On July 27, 2016, the results of Public Attitude survey carried out for the National Democratic Institute (NDI) by CRRC-Georgia were presented to public. Poll results released today by the National Democratic Institute (NDI) and CRRC Georgia reveal that the majority of Georgians still believes the country is not changing at all (34%) or going in the wrong direction (33%), while a quarter (25%) of Georgians believe the country is going in the right direction. This represents a steady decline over the last few years but a slight improvement since NDI’s March 2016 poll. Georgians are more positive about their personal situations, with 17% stating that their households are better off, up from 10% in the March 2016 poll, and 19% reported that the living conditions in their community have improved, a 10 point increase from 9% in the August 2015 poll.
There were also small improvements in Georgians’ perception that the government is making decisions that matter to them, up to 42% from 37%.
Georgians who identify themselves as undecided about their political and electoral support are less positive in assessing the country’s outlook. Citizens who are decided about how they will vote in October are more likely to believe that the country is going in the right direction, the government is making decisions that matter to them, and the living conditions in their community have improved.

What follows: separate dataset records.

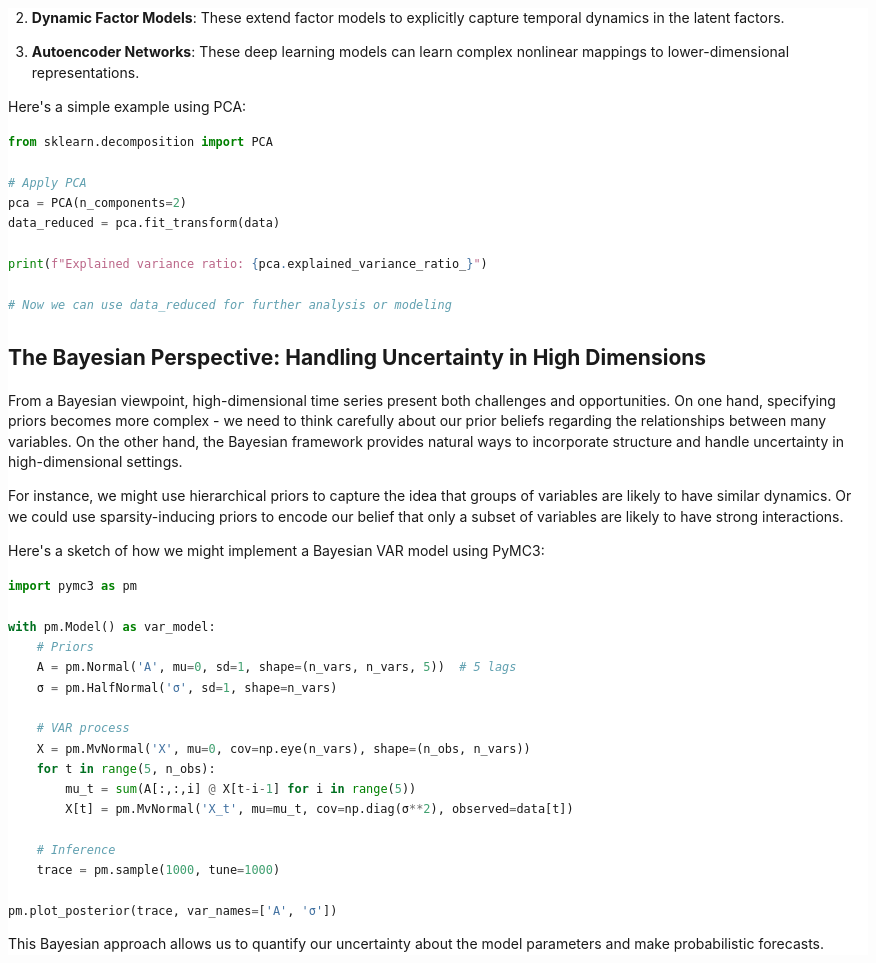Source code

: 2. **Dynamic Factor Models**: These extend factor models to explicitly capture temporal dynamics in the latent factors.

3. **Autoencoder Networks**: These deep learning models can learn complex nonlinear mappings to lower-dimensional representations.

Here's a simple example using PCA:

```python
from sklearn.decomposition import PCA

# Apply PCA
pca = PCA(n_components=2)
data_reduced = pca.fit_transform(data)

print(f"Explained variance ratio: {pca.explained_variance_ratio_}")

# Now we can use data_reduced for further analysis or modeling
```

## The Bayesian Perspective: Handling Uncertainty in High Dimensions

From a Bayesian viewpoint, high-dimensional time series present both challenges and opportunities. On one hand, specifying priors becomes more complex - we need to think carefully about our prior beliefs regarding the relationships between many variables. On the other hand, the Bayesian framework provides natural ways to incorporate structure and handle uncertainty in high-dimensional settings.

For instance, we might use hierarchical priors to capture the idea that groups of variables are likely to have similar dynamics. Or we could use sparsity-inducing priors to encode our belief that only a subset of variables are likely to have strong interactions.

Here's a sketch of how we might implement a Bayesian VAR model using PyMC3:

```python
import pymc3 as pm

with pm.Model() as var_model:
    # Priors
    A = pm.Normal('A', mu=0, sd=1, shape=(n_vars, n_vars, 5))  # 5 lags
    σ = pm.HalfNormal('σ', sd=1, shape=n_vars)
    
    # VAR process
    X = pm.MvNormal('X', mu=0, cov=np.eye(n_vars), shape=(n_obs, n_vars))
    for t in range(5, n_obs):
        mu_t = sum(A[:,:,i] @ X[t-i-1] for i in range(5))
        X[t] = pm.MvNormal('X_t', mu=mu_t, cov=np.diag(σ**2), observed=data[t])
    
    # Inference
    trace = pm.sample(1000, tune=1000)

pm.plot_posterior(trace, var_names=['A', 'σ'])
```

This Bayesian approach allows us to quantify our uncertainty about the model parameters and make probabilistic forecasts.

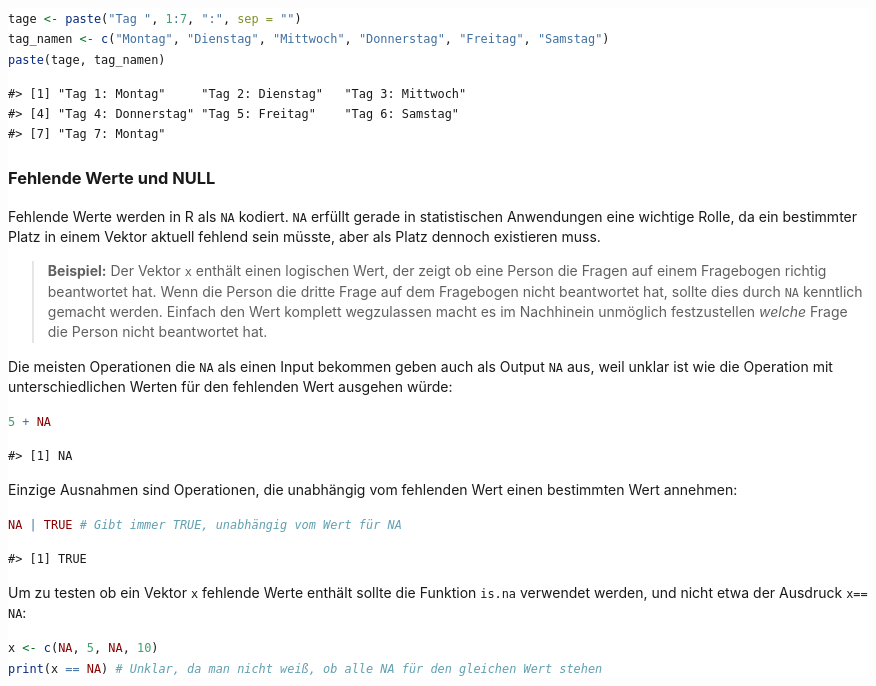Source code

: 
```r
tage <- paste("Tag ", 1:7, ":", sep = "")
tag_namen <- c("Montag", "Dienstag", "Mittwoch", "Donnerstag", "Freitag", "Samstag")
paste(tage, tag_namen)
```

```
#> [1] "Tag 1: Montag"     "Tag 2: Dienstag"   "Tag 3: Mittwoch"  
#> [4] "Tag 4: Donnerstag" "Tag 5: Freitag"    "Tag 6: Samstag"   
#> [7] "Tag 7: Montag"
```


### Fehlende Werte und NULL

Fehlende Werte werden in R als `NA` kodiert.
`NA` erfüllt gerade in statistischen Anwendungen eine wichtige Rolle, da ein
bestimmter Platz in einem Vektor aktuell fehlend sein müsste, aber als Platz 
dennoch existieren muss.

> **Beispiel:** Der Vektor `x` enthält einen logischen Wert, der zeigt ob eine
Person die Fragen auf einem Fragebogen richtig beantwortet hat. Wenn die Person
die dritte Frage auf dem Fragebogen nicht beantwortet hat, sollte dies durch `NA`
kenntlich gemacht werden. Einfach den Wert komplett wegzulassen macht es im 
Nachhinein unmöglich festzustellen *welche* Frage die Person nicht beantwortet
hat.

Die meisten Operationen die `NA` als einen Input bekommen geben auch als 
Output `NA` aus, weil unklar ist wie die Operation mit unterschiedlichen Werten
für den fehlenden Wert ausgehen würde:


```r
5 + NA
```

```
#> [1] NA
```


Einzige Ausnahmen sind Operationen, die unabhängig vom fehlenden Wert einen
bestimmten Wert annehmen:


```r
NA | TRUE # Gibt immer TRUE, unabhängig vom Wert für NA
```

```
#> [1] TRUE
```

Um zu testen ob ein Vektor `x` fehlende Werte enthält sollte die Funktion `is.na`
verwendet werden, und nicht etwa der Ausdruck `x==NA`:


```r
x <- c(NA, 5, NA, 10)
print(x == NA) # Unklar, da man nicht weiß, ob alle NA für den gleichen Wert stehen
```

Further, the undecided rank the country’s performance on jobs, poverty, prices, governance reforms, and crime less favorably than decided voters.
“Undecided voters are less positive on key economic and social indicators,” said Laura Thornton NDI senior director. “To earn their votes, candidates in this election period quickly need to improve their communication about their party’s achievements and present concrete plans for growth and reform.”
On foreign affairs, Georgians’ support for the country’s European Union (EU) and Euro-Atlantic aspirations is stable, with NATO support at 64% and EU support at 72%. Most citizens (53%) believe the country will benefit from EU-Euro-Atlantic integration, while 29% favor abandoning integration for closer ties with Russia.
There are differences in foreign policy perceptions between politically decided and undecided Georgians, with decided voters more enthusiastic about the country’s European and Euro-Atlantic aspirations. Only 49% of undecided see benefits of Euro-Atlantic integrations compared to 58% of their decided counterparts. Decided voters are also more likely to select an exclusively “pro-Western” foreign policy agenda (17%) than undecided (11%). Almost one-quarter (23%) of Georgians receive news from non-Georgian language media sources, mostly Russian outlets, including the majority of citizens in minority settlements. Further, those who consume Russian media have different views on the nation’s foreign policy, expressing more skepticism about the country’s European and Euro-Atlantic goals.
“Georgians continue to demonstrate their commitment toward the EU and NATO,” said Thornton. “However, it is important that those supporting such ambitions use focused demographic and geographic targeting to reach more skeptical populations, including efforts to counter Russian messaging, with particular attention to undecided voters given the role they will play in the upcoming elections.”
NDI surveys public opinion to help Georgian stakeholders diagnose and address issues of public concern by providing accurate, unbiased and statistically-sound data. The poll was developed in consultation with party, government and civil society leaders, and aims to capture the most relevant information to foster the development of responsive policies and governance. A wide range of leaders from across the political spectrum have reported that the polls are important to their work and encourage continued polling. The results reflect data collected from June 8 to July 6 through face-to-face interviews with a nationwide representative sample of citizens of Georgia that included 4,113 completed interviews. The average margin of error is +/- 2.1 percent.
NDI’s survey work is funded by the Swedish International Development Cooperation Agency (Sida).